「でも、いいかもなあ」


向かい風のなか、わたしはぽつんと言った。


「嫁と旦那って、つまりは家族ってことでしょ? なんか、いいね、それって」


そうかなって、みっちゃんは笑った。あきれてるみたいな言い方。


「ねえみっちゃん。いつかほんとにわたしと結婚する?」

「奈歩はたまになに言ってるかわかんねえ」

「わたしと、けっこん、する?」

「滑舌の話じゃねーよ」


聞こえるのは、からからとまわり続ける車輪の音。ゴムのタイヤが地面に擦れる音。それからみっちゃんの軽快な笑い声。

視界を流れるのはうんざりするほどに見飽きた風景だよ。なんだかんだで憎めない、大好きな、生まれ育った街だ。


――こんなに心地いい人生を、わたしはほかに見つけられるかな?


ずっとこの細い腰につかまっていればいい、そしたら広い背中が向かい風から守ってくれる、そうしてどこへだって行ける。

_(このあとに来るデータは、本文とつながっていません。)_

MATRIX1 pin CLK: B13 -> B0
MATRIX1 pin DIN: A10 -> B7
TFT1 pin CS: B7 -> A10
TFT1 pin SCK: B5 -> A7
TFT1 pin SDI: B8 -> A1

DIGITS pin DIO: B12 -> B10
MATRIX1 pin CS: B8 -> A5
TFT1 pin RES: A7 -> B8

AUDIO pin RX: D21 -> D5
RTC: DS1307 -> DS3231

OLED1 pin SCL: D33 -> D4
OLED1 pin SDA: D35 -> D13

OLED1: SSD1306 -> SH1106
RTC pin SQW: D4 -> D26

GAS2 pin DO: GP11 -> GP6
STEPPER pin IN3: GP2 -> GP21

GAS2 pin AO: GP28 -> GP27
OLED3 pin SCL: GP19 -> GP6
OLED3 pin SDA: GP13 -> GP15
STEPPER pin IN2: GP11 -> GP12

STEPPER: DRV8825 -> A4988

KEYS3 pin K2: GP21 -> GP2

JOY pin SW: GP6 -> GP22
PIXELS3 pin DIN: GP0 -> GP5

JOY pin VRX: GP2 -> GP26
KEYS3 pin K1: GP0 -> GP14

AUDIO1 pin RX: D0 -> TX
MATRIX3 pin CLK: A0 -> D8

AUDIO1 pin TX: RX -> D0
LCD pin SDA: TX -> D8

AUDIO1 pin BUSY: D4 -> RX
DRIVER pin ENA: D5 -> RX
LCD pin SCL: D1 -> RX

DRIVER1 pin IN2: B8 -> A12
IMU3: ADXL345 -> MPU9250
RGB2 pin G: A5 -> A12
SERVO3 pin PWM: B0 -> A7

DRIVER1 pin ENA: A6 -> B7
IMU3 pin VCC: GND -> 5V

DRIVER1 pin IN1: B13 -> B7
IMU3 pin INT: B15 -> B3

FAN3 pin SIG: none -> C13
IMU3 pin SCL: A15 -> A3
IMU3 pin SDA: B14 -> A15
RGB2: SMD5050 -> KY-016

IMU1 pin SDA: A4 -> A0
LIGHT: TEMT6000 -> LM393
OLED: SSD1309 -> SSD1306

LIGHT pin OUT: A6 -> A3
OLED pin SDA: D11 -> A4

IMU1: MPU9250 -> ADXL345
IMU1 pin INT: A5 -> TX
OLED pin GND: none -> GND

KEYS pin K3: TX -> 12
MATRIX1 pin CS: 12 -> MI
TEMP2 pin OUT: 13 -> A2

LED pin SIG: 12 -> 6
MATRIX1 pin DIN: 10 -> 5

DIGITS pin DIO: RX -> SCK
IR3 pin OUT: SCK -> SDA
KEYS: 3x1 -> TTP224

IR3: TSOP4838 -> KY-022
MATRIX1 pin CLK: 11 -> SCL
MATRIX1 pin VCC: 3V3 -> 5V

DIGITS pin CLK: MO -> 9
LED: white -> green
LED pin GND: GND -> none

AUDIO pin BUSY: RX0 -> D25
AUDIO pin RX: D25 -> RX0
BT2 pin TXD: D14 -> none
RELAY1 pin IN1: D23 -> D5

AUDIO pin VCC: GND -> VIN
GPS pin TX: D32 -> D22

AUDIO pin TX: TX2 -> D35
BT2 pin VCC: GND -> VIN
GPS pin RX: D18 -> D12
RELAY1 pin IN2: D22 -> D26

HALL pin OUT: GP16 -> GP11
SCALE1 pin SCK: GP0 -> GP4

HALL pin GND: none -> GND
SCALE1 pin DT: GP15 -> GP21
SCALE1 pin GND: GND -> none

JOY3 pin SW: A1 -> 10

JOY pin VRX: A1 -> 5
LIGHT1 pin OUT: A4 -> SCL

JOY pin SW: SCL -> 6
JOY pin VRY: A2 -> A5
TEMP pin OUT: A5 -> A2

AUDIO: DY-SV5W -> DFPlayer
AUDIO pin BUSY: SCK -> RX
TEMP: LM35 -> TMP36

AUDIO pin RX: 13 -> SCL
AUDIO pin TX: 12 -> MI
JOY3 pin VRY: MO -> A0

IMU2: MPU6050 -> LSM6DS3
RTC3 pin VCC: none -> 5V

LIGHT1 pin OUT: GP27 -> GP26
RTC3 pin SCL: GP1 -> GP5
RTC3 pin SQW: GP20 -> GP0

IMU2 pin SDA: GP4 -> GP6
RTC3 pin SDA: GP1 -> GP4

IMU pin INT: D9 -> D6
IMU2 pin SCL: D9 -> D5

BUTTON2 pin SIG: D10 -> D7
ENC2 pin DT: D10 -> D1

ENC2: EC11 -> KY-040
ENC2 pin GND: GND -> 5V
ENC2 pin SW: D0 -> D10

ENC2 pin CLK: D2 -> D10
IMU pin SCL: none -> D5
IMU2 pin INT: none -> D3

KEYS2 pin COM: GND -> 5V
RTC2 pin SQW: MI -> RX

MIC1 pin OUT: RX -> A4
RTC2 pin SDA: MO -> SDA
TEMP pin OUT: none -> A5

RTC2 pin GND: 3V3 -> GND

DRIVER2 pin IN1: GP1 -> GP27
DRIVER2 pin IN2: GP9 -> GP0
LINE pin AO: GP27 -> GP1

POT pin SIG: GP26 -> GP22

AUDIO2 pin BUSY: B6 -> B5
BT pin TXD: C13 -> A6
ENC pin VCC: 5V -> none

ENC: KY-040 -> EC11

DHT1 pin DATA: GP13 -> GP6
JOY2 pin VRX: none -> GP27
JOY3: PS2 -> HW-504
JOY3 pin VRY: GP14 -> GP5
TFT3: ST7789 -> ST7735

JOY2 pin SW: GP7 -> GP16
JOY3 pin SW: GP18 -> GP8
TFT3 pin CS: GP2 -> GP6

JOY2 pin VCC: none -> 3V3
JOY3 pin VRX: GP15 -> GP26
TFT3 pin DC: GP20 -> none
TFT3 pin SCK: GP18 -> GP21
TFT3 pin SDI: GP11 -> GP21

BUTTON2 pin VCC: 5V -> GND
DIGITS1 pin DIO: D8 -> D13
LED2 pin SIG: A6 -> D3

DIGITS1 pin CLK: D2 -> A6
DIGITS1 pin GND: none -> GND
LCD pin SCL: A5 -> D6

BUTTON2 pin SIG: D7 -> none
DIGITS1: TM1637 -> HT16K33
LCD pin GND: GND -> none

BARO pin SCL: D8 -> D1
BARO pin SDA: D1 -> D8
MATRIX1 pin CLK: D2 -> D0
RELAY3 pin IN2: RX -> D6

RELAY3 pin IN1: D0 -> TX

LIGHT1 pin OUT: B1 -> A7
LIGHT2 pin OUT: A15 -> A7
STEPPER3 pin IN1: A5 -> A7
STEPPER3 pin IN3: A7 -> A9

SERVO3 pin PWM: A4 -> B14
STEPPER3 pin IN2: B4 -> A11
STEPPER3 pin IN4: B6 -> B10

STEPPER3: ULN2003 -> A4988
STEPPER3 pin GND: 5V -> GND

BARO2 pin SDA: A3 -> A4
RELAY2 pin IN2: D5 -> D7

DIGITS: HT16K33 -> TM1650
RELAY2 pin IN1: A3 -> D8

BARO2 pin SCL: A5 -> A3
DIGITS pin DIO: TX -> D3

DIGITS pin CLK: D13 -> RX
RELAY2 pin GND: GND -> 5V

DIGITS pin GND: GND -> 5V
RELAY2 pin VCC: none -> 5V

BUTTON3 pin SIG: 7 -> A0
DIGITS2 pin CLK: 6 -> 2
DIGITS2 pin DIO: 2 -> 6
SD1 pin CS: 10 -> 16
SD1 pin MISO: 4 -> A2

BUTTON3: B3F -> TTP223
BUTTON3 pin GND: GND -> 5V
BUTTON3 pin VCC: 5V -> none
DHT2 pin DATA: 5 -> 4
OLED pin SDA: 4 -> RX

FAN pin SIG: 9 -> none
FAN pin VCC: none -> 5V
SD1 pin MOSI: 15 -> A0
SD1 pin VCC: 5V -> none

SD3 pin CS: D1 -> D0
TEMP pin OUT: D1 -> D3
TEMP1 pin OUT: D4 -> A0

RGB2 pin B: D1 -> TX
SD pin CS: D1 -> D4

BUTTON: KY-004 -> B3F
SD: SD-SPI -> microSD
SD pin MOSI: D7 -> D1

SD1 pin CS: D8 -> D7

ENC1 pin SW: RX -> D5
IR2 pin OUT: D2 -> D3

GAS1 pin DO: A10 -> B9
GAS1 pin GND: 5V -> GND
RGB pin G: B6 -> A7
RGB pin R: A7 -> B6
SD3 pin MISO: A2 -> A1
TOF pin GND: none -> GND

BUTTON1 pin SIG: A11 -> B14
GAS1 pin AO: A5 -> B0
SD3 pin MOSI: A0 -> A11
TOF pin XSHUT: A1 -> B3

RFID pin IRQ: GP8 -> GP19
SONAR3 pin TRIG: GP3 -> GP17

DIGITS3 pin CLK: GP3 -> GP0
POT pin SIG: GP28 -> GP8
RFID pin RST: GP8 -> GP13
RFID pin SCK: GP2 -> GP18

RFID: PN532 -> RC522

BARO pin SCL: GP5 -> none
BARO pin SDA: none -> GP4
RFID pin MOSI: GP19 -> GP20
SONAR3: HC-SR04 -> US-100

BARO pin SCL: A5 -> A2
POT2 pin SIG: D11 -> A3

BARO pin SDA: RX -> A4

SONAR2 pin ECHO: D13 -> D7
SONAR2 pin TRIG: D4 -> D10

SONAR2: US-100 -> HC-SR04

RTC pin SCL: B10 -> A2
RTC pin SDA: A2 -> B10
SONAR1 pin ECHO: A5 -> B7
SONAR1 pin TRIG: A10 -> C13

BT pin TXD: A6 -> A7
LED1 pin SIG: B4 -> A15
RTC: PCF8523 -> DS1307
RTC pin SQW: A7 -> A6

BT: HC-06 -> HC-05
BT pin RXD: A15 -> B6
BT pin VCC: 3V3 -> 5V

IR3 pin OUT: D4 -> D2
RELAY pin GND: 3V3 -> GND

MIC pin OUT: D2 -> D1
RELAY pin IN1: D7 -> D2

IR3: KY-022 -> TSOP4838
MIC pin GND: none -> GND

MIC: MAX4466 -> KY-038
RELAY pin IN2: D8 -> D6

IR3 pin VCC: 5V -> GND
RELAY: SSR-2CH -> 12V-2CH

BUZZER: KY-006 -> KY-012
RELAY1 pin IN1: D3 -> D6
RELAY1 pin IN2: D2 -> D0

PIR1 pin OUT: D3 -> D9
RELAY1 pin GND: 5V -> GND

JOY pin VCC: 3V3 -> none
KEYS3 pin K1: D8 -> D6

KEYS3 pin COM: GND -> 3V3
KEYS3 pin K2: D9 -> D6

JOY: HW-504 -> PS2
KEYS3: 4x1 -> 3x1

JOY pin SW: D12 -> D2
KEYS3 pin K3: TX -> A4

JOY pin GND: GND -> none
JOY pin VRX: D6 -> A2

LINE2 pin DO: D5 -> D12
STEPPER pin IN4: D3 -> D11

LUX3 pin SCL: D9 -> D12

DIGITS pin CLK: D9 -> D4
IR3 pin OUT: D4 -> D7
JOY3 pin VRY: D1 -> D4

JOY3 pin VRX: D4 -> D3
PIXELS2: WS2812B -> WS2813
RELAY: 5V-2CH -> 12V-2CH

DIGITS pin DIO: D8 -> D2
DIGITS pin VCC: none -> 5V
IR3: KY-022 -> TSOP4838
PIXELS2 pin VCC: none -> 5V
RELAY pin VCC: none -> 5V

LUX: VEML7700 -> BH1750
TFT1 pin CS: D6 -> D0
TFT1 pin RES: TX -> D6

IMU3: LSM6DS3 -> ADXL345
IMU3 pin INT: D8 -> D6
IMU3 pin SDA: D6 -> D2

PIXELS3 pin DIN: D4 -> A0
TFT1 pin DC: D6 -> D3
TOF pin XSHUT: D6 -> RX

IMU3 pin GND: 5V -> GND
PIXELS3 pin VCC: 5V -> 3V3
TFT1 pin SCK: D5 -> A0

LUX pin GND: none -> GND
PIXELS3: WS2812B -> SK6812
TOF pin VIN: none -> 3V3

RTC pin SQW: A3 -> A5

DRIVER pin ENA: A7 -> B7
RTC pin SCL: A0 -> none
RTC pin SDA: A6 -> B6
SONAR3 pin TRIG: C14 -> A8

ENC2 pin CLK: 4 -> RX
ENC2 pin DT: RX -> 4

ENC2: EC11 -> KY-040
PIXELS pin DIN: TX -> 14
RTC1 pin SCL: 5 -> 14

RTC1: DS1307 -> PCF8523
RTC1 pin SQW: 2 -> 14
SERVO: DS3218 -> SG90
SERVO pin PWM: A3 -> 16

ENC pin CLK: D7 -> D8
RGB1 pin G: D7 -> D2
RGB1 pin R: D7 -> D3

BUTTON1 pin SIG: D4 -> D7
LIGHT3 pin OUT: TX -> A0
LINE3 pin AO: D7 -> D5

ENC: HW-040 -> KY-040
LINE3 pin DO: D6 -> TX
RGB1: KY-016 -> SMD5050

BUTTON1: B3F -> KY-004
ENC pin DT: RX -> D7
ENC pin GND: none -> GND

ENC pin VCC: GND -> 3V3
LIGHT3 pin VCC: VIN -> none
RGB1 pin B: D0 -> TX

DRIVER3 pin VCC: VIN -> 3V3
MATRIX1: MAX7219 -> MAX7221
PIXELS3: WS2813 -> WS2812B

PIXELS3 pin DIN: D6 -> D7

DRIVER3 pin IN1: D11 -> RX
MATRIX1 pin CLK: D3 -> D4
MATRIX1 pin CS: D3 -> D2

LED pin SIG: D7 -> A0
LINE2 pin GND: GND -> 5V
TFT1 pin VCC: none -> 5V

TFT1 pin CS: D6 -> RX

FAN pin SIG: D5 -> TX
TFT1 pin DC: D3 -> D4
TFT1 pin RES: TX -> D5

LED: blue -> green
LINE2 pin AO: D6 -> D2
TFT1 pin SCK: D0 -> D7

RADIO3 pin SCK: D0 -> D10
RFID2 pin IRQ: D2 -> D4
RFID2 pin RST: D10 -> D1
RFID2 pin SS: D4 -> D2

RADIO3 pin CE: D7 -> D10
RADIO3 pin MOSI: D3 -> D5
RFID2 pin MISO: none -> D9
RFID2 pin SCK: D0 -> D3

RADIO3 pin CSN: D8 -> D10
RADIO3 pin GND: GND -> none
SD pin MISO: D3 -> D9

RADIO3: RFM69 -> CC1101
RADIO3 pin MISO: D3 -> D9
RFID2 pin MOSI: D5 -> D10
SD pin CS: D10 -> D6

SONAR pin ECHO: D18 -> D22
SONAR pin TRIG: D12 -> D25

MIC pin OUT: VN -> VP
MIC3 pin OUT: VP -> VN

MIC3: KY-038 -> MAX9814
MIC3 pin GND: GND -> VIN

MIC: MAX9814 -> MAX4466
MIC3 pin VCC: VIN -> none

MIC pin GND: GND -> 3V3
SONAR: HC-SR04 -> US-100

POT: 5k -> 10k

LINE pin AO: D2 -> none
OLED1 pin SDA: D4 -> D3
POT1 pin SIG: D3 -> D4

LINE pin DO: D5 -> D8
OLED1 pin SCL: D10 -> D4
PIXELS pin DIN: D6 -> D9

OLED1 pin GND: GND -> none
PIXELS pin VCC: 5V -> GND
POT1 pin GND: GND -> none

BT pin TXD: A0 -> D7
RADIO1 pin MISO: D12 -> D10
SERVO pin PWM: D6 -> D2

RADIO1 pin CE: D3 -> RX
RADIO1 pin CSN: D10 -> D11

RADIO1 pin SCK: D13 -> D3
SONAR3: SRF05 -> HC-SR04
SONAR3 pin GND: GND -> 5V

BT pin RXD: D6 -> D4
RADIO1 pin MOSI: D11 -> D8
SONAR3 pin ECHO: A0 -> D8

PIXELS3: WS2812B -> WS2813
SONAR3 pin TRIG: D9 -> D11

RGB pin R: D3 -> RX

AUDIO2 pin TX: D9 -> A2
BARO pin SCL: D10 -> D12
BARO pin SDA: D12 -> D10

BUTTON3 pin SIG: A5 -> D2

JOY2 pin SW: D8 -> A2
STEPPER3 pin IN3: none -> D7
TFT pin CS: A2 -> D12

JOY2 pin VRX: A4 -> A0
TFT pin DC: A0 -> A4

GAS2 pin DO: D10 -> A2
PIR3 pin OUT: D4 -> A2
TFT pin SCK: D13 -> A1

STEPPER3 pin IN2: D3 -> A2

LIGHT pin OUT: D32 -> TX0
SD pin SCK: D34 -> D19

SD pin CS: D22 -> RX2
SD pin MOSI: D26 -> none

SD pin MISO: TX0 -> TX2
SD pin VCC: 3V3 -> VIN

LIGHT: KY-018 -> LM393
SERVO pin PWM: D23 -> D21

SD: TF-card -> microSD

そんな人生を送りたい気がしてるよ。くだらないことを話して、しょうもないことで笑いあう、どうにも穏やかな人生だ。

そこに燃え上がるような恋愛感情はいらない。ギュッと心が痛くなる切なさや、どうしようもない嫉妬心、ドラマチックな物語なんかはなくていい。そういう“恋”は必要ない。

ただ、みっちゃんがいてくれたら。このままでいてくれたら。この寒々しいほどの涼しさと、最高におもしろい話が、いつまでも傍にあれば。

みっちゃん、それだけで、わたしは幸福に生きていけると思うんだよ。ほかにはなんにもいらない。


だってあのとき、みっちゃんが言ったんだ。こわいことなんかひとつもないって。


「みっちゃんのこと大好きだよ。だから結婚しよう。ねえ、わりと本気なんだけどなぁ」


みっちゃんのこと、男子として好きなわけではないと思う。きっとこれは“恋”じゃない。

でも大好きなんだ。
恋なんかより、ずっとずっと、大きな気持ちだ。


「いいよ」


みっちゃんがどういうつもりでそう返事をしたのかはわからない。でも、うれしかった。胸の奥がじんと鳴って、震えて、どうにも泣きたくなった。今世紀最大に無敵になれた。

そうだ。みっちゃんがいれば、わたしは無敵だ。

だから、みっちゃんと出会えたこと、運命だって思う。本当にそう思う。